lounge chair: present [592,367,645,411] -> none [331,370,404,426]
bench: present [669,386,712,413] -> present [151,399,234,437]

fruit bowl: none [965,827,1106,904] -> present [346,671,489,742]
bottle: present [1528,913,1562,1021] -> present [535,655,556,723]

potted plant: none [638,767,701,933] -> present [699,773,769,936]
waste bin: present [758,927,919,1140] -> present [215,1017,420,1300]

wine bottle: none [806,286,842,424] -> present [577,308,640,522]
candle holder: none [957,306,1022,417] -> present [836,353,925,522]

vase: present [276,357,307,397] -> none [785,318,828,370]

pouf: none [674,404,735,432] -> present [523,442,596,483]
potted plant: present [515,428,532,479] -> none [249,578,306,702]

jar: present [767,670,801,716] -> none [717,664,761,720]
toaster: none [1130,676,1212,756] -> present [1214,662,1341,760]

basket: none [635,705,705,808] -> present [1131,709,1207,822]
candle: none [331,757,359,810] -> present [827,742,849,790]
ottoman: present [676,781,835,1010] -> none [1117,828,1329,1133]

________________________________________

Work to complete =>
Please find, in the entries above, every line where "plant" occurs, and copy it.

Solution to the problem =>
potted plant: none [638,767,701,933] -> present [699,773,769,936]
potted plant: present [515,428,532,479] -> none [249,578,306,702]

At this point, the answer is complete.